### [Written task]
Collect each line from the entries below that contains the string "object".

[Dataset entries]
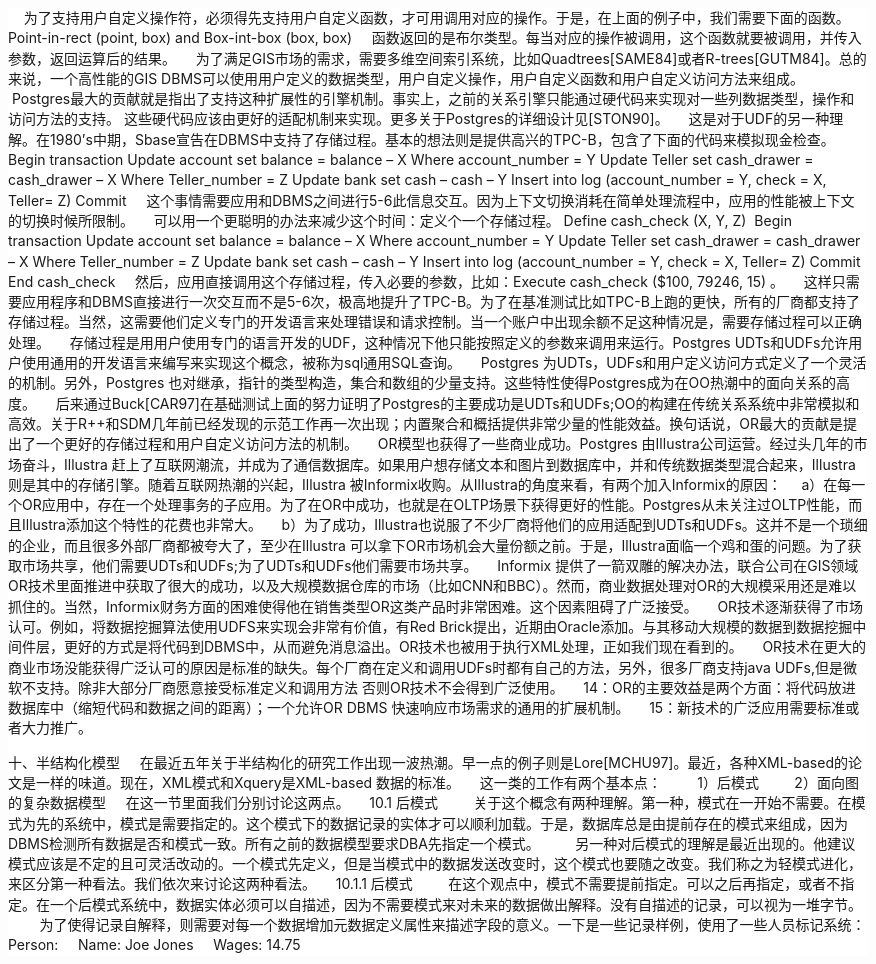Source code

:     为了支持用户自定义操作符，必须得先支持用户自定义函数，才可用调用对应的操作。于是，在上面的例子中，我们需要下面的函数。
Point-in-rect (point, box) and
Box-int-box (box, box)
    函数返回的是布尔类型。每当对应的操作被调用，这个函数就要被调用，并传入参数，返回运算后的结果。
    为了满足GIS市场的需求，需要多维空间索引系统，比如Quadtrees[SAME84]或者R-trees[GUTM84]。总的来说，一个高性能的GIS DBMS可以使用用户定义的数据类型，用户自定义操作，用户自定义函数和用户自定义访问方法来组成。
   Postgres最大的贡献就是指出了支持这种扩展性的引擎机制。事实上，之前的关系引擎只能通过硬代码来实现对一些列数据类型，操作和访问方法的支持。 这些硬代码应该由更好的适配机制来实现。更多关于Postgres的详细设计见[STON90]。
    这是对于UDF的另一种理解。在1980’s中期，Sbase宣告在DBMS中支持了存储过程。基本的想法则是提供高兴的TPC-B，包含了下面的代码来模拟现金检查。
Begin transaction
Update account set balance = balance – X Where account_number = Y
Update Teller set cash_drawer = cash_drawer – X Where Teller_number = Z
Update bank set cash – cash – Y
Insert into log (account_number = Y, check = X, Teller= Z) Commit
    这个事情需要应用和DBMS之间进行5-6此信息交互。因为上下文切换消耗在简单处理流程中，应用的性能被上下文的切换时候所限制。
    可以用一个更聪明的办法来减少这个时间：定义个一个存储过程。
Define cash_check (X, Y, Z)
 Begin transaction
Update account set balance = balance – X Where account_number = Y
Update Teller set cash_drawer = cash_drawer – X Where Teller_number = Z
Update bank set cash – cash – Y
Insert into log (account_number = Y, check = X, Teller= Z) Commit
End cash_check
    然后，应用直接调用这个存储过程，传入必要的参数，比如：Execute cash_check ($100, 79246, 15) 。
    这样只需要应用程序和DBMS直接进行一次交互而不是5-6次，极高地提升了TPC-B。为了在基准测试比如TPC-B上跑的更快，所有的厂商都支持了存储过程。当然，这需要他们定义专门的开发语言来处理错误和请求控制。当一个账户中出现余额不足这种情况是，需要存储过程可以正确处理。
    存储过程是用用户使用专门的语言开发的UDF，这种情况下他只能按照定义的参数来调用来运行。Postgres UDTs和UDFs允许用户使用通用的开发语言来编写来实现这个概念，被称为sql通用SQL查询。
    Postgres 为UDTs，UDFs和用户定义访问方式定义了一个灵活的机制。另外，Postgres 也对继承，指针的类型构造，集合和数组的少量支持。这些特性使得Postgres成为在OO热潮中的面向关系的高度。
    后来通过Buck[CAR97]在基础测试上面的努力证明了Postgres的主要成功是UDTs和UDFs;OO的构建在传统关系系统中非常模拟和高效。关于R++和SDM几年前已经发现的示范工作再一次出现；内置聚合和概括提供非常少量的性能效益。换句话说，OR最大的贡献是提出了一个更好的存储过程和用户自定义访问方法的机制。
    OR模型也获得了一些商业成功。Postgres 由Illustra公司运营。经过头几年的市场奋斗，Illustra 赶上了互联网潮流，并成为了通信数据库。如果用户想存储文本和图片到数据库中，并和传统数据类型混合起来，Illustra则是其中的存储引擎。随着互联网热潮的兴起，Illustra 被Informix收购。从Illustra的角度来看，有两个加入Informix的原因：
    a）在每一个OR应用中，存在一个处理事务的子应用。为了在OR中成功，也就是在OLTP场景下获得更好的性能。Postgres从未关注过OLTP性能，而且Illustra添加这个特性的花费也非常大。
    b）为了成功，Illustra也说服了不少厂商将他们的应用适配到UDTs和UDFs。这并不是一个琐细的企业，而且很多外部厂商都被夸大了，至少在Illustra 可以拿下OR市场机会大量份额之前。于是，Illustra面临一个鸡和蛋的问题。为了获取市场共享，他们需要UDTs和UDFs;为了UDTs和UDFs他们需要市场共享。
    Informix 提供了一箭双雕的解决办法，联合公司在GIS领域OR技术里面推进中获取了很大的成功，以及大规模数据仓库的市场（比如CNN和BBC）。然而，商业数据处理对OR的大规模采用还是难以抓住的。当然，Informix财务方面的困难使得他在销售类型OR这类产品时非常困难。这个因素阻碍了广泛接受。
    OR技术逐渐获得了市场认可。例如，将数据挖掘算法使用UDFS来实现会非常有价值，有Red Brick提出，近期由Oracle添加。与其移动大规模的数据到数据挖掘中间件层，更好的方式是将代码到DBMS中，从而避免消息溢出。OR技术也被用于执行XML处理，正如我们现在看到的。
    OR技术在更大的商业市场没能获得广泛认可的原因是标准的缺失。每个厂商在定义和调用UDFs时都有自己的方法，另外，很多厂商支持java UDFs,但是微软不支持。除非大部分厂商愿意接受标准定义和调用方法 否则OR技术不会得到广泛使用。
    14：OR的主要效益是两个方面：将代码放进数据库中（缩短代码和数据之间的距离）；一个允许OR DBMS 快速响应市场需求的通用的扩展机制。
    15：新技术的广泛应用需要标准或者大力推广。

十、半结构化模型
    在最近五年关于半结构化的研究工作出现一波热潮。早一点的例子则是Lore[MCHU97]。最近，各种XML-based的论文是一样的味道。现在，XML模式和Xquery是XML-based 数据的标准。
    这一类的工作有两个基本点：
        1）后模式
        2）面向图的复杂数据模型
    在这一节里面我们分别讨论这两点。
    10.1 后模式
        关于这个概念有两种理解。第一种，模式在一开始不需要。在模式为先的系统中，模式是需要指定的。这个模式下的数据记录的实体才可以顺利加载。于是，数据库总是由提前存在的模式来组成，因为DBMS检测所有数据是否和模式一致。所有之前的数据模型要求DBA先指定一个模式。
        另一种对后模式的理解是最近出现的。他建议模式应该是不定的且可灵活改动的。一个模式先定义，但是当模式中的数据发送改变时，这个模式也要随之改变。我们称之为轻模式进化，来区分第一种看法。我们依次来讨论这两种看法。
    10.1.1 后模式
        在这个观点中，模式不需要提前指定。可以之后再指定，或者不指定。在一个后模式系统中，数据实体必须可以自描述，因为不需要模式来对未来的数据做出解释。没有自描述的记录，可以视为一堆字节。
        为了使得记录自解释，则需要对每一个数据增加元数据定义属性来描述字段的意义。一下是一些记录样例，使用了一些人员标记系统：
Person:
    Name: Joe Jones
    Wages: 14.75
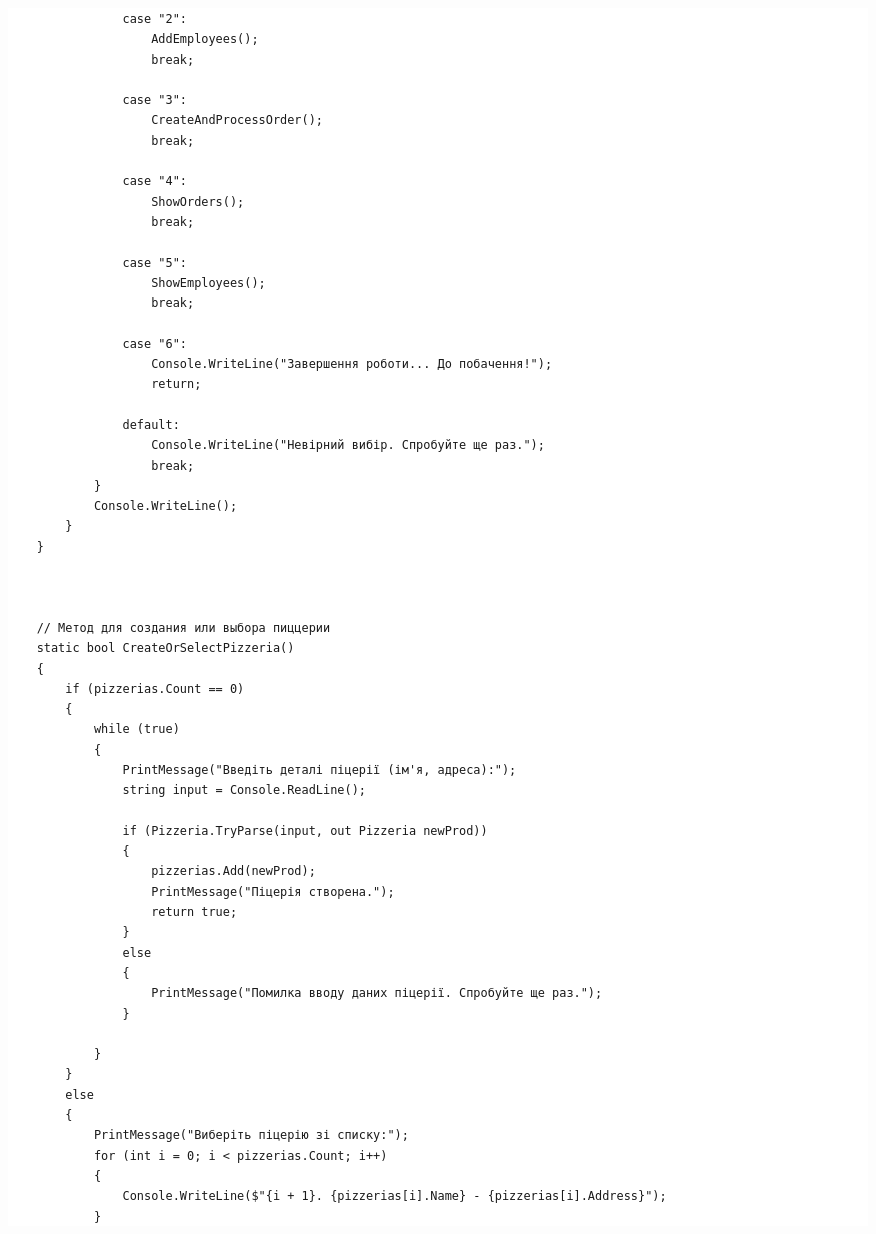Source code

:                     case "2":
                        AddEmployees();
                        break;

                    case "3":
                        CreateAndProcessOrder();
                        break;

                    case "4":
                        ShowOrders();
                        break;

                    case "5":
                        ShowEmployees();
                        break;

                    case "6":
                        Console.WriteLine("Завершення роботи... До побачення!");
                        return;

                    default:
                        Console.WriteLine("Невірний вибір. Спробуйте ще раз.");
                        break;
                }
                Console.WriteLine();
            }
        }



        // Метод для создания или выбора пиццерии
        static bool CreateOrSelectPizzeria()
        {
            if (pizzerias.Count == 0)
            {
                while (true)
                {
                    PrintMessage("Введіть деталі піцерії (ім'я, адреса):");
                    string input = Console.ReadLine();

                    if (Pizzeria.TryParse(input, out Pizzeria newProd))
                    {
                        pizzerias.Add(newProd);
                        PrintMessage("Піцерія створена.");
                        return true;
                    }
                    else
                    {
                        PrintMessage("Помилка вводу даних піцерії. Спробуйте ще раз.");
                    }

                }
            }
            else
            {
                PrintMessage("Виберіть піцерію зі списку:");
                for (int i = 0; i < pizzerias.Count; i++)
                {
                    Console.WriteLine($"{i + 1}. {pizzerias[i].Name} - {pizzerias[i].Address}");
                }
---
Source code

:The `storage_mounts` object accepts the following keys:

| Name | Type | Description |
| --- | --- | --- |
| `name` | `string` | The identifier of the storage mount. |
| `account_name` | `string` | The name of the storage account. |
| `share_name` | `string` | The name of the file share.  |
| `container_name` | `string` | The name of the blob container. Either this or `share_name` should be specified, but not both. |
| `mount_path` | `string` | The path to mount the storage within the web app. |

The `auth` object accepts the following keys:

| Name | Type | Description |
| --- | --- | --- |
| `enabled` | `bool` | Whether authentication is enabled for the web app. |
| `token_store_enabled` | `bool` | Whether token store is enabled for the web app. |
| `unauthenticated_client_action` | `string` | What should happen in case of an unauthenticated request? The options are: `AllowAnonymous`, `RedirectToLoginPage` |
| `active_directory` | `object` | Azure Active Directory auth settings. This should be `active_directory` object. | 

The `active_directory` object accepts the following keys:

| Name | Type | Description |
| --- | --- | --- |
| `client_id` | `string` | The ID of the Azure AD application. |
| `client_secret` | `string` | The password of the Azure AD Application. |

### [Completed task]
:The `storage_mounts` object accepts the following keys:
The `auth` object accepts the following keys:
| `active_directory` | `object` | Azure Active Directory auth settings. This should be `active_directory` object. | 
The `active_directory` object accepts the following keys:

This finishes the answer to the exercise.